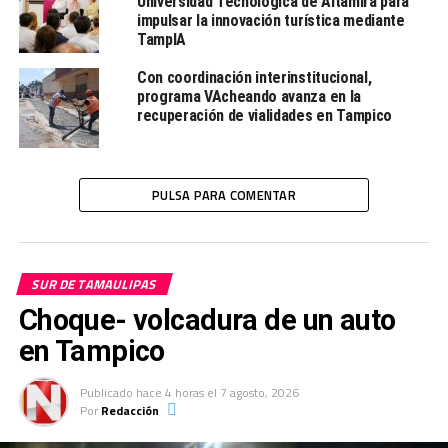
Universidad Tecnológica de Altamira para
impulsar la innovación turística mediante
TampIA
Con coordinación interinstitucional,
programa VAcheando avanza en la
recuperación de vialidades en Tampico
PULSA PARA COMENTAR
SUR DE TAMAULIPAS
Choque- volcadura de un auto
en Tampico
Publicado
hace 4 horas
el
7 agosto, 2026
Por
Redacción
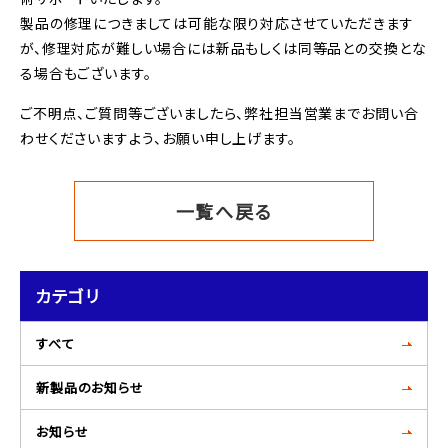
製品の修理につきましては可能な限り対応させていただきます
が、修理対応が難しい場合には新品もしくは同等品との交換とな
る場合もございます。
ご不明点、ご質問等ございましたら、弊社担当営業までお問い合
わせくださいますよう、お願い申し上げます。
一覧へ戻る
カテゴリ
すべて
新製品のお知らせ
お知らせ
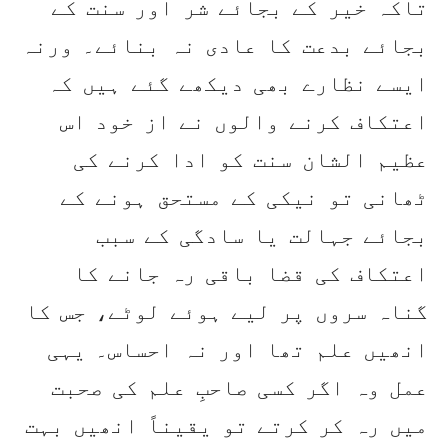
تاکہ خیر کے بجائے شر اور سنت کے
بجائے بدعت کا عادی نہ بنائے۔ ورنہ
ایسے نظارے بھی دیکھے گئے ہیں کہ
اعتکاف کرنے والوں نے از خود اس
عظیم الشان سنت کو ادا کرنے کی
ٹھانی تو نیکی کے مستحق ہونے کے
بجائے جہالت یا سادگی کے سبب
اعتکاف کی قضا باقی رہ جانے کا
گناہ سروں پر لیے ہوئے لوٹے، جس کا
انھیں علم تھا اور نہ احساس۔ یہی
عمل وہ اگر کسی صاحبِ علم کی صحبت
میں رہ کر کرتے تو یقیناً انھیں بہت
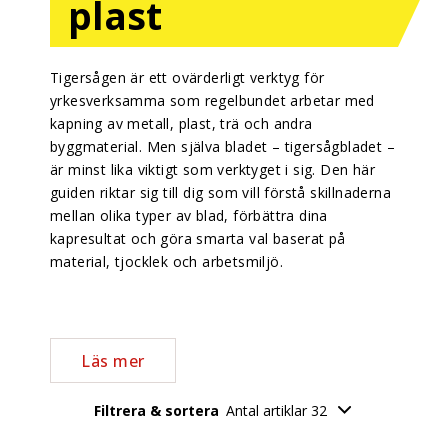
plast
Tigersågen är ett ovärderligt verktyg för
yrkesverksamma som regelbundet arbetar med
kapning av metall, plast, trä och andra
byggmaterial. Men själva bladet – tigersågbladet –
är minst lika viktigt som verktyget i sig. Den här
guiden riktar sig till dig som vill förstå skillnaderna
mellan olika typer av blad, förbättra dina
kapresultat och göra smarta val baserat på
material, tjocklek och arbetsmiljö.
Läs mer
Filtrera & sortera
Antal artiklar 32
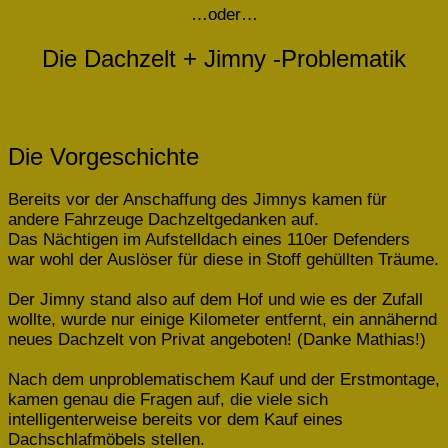
…oder…
Die Dachzelt + Jimny -Problematik
Die Vorgeschichte
Bereits vor der Anschaffung des Jimnys kamen für
andere Fahrzeuge Dachzeltgedanken auf.
Das Nächtigen im Aufstelldach eines 110er Defenders
war wohl der Auslöser für diese in Stoff gehüllten Träume.
Der Jimny stand also auf dem Hof und wie es der Zufall
wollte, wurde nur einige Kilometer entfernt, ein annähernd
neues Dachzelt von Privat angeboten! (Danke Mathias!)
Nach dem unproblematischem Kauf und der Erstmontage,
kamen genau die Fragen auf, die viele sich
intelligenterweise bereits vor dem Kauf eines
Dachschlafmöbels stellen.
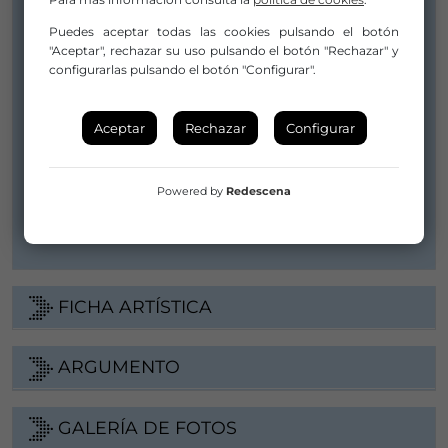
654 030 355
Puedes aceptar todas las cookies pulsando el botón
"Aceptar", rechazar su uso pulsando el botón "Rechazar" y
Distribuidor/a:
configurarlas pulsando el botón "Configurar".
DANZAS DEL MUNDO
claudiamorgana@danzasdelmundo.com
Aceptar
Rechazar
Configurar
info@danzasdelmundo.com
678581018
Powered by
Redescena
Web
FICHA ARTÍSTICA
ARGUMENTO
GALERÍA DE FOTOS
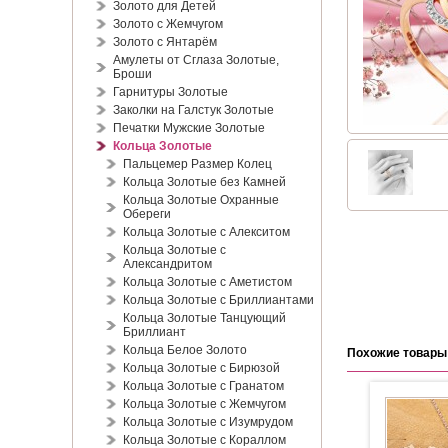
Золото для Детей
Золото с Жемчугом
Золото с Янтарём
Амулеты от Сглаза Золотые,
Броши
Гарнитуры Золотые
Заколки на Галстук Золотые
Печатки Мужские Золотые
Кольца Золотые
Пальцемер Размер Колец
Кольца Золотые без Камней
Кольца Золотые Охранные
Обереги
Кольца Золотые с Алекситом
Кольца Золотые с
Александритом
Кольца Золотые с Аметистом
Кольца Золотые с Бриллиантами
Кольца Золотые Танцующий
Бриллиант
Кольца Белое Золото
Похожие товары
Кольца Золотые с Бирюзой
Кольца Золотые с Гранатом
Кольца Золотые с Жемчугом
Кольца Золотые с Изумрудом
Кольца Золотые с Кораллом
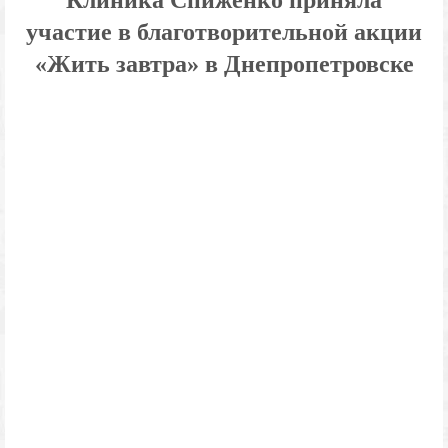
Клиника Спиженко приняла
участие в благотворительной акции
«Жить завтра» в Днепропетровске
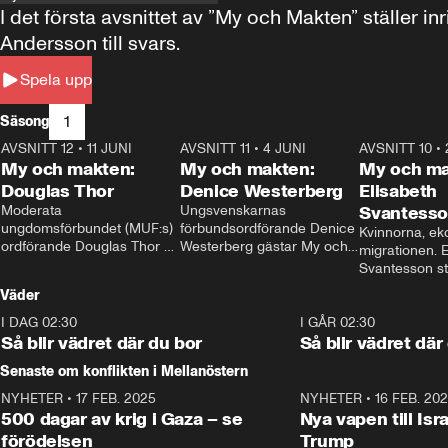
I det första avsnittet av ”My och Makten” ställe
Andersson till svars.
Spela upp
1
Säsong
AVSNITT 12
•
11 JUNI
26:27
AVSNITT 11
•
4 JUNI
23:40
AVSNITT 10
•
My och makten:
My och makten:
My och ma
Douglas Thor
Denice Westerberg
Elisabeth
Moderata 
Ungsvenskarnas 
Svantess
ungdomsförbundet (MUF:s) 
förbundsordförande Denice 
Kvinnorna, ek
ordförande Douglas Thor 
Westerberg gästar My och 
migrationen. E
gästar My och makten. I 
makten. I avsnittet 
Svantesson stäl
avsnittet diskuteras 
diskuteras migrationsfrågan 
när finansmini
Väder
tonårsutvisningarna och hur 
och hur SD ska locka 
Moderaterna ska locka 
kvinnliga väljare. 
I DAG 02:30
1:06
I GÅR 02:30
väljare till valet i höst. 
Så blir vädret där du bor
Så blir vädret där
Senaste om konflikten i Mellanöstern
NYHETER
•
17 FEB. 2025
0:45
NYHETER
•
16 FEB. 20
500 dagar av krig i Gaza – se
Nya vapen till Isr
förödelsen
Trump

Activity: Extract the text of every row above, line by line and without changing any character. Leave the pictures out.

Output of the exercise:
Universidad Tecnológica de Altamira para
impulsar la innovación turística mediante
TampIA
Con coordinación interinstitucional,
programa VAcheando avanza en la
recuperación de vialidades en Tampico
PULSA PARA COMENTAR
SUR DE TAMAULIPAS
Choque- volcadura de un auto
en Tampico
Publicado
hace 4 horas
el
7 agosto, 2026
Por
Redacción
製品の修理につきましては可能な限り対応させていただきます
が、修理対応が難しい場合には新品もしくは同等品との交換とな
る場合もございます。
ご不明点、ご質問等ございましたら、弊社担当営業までお問い合
わせくださいますよう、お願い申し上げます。
一覧へ戻る
カテゴリ
すべて
新製品のお知らせ
お知らせ
تاکہ خیر کے بجائے شر اور سنت کے
بجائے بدعت کا عادی نہ بنائے۔ ورنہ
ایسے نظارے بھی دیکھے گئے ہیں کہ
اعتکاف کرنے والوں نے از خود اس
عظیم الشان سنت کو ادا کرنے کی
ٹھانی تو نیکی کے مستحق ہونے کے
بجائے جہالت یا سادگی کے سبب
اعتکاف کی قضا باقی رہ جانے کا
گناہ سروں پر لیے ہوئے لوٹے، جس کا
انھیں علم تھا اور نہ احساس۔ یہی
عمل وہ اگر کسی صاحبِ علم کی صحبت
میں رہ کر کرتے تو یقیناً انھیں بہت
plast
Tigersågen är ett ovärderligt verktyg för
yrkesverksamma som regelbundet arbetar med
kapning av metall, plast, trä och andra
byggmaterial. Men själva bladet – tigersågbladet –
är minst lika viktigt som verktyget i sig. Den här
guiden riktar sig till dig som vill förstå skillnaderna
mellan olika typer av blad, förbättra dina
kapresultat och göra smarta val baserat på
material, tjocklek och arbetsmiljö.
Läs mer
Filtrera & sortera
Antal artiklar 32
…oder…
Die Dachzelt + Jimny -Problematik
Die Vorgeschichte
Bereits vor der Anschaffung des Jimnys kamen für
andere Fahrzeuge Dachzeltgedanken auf.
Das Nächtigen im Aufstelldach eines 110er Defenders
war wohl der Auslöser für diese in Stoff gehüllten Träume.
Der Jimny stand also auf dem Hof und wie es der Zufall
wollte, wurde nur einige Kilometer entfernt, ein annähernd
neues Dachzelt von Privat angeboten! (Danke Mathias!)
Nach dem unproblematischem Kauf und der Erstmontage,
kamen genau die Fragen auf, die viele sich
intelligenterweise bereits vor dem Kauf eines
Dachschlafmöbels stellen.
654 030 355
Puedes aceptar todas las cookies pulsando el botón
"Aceptar", rechazar su uso pulsando el botón "Rechazar" y
Distribuidor/a:
configurarlas pulsando el botón "Configurar".
DANZAS DEL MUNDO
claudiamorgana@danzasdelmundo.com
Aceptar
Rechazar
Configurar
info@danzasdelmundo.com
678581018
Powered by
Redescena
Web
FICHA ARTÍSTICA
ARGUMENTO
GALERÍA DE FOTOS
Золото для Детей
Золото с Жемчугом
Золото с Янтарём
Амулеты от Сглаза Золотые,
Броши
Гарнитуры Золотые
Заколки на Галстук Золотые
Печатки Мужские Золотые
Кольца Золотые
Пальцемер Размер Колец
Кольца Золотые без Камней
Кольца Золотые Охранные
Обереги
Кольца Золотые с Алекситом
Кольца Золотые с
Александритом
Кольца Золотые с Аметистом
Кольца Золотые с Бриллиантами
Кольца Золотые Танцующий
Бриллиант
Кольца Белое Золото
Похожие товары
Кольца Золотые с Бирюзой
Кольца Золотые с Гранатом
Кольца Золотые с Жемчугом
Кольца Золотые с Изумрудом
Кольца Золотые с Кораллом
Клиника Спиженко приняла
участие в благотворительной акции
«Жить завтра» в Днепропетровске
I det första avsnittet av ”My och Makten” ställe
Andersson till svars.
Spela upp
1
Säsong
AVSNITT 12
•
11 JUNI
26:27
AVSNITT 11
•
4 JUNI
23:40
AVSNITT 10
•
My och makten:
My och makten:
My och ma
Douglas Thor
Denice Westerberg
Elisabeth
Moderata 
Ungsvenskarnas 
Svantess
ungdomsförbundet (MUF:s) 
förbundsordförande Denice 
Kvinnorna, ek
ordförande Douglas Thor 
Westerberg gästar My och 
migrationen. E
gästar My och makten. I 
makten. I avsnittet 
Svantesson stäl
avsnittet diskuteras 
diskuteras migrationsfrågan 
när finansmini
Väder
tonårsutvisningarna och hur 
och hur SD ska locka 
Moderaterna ska locka 
kvinnliga väljare. 
I DAG 02:30
1:06
I GÅR 02:30
väljare till valet i höst. 
Så blir vädret där du bor
Så blir vädret där
Senaste om konflikten i Mellanöstern
NYHETER
•
17 FEB. 2025
0:45
NYHETER
•
16 FEB. 20
500 dagar av krig i Gaza – se
Nya vapen till Isr
förödelsen
Trump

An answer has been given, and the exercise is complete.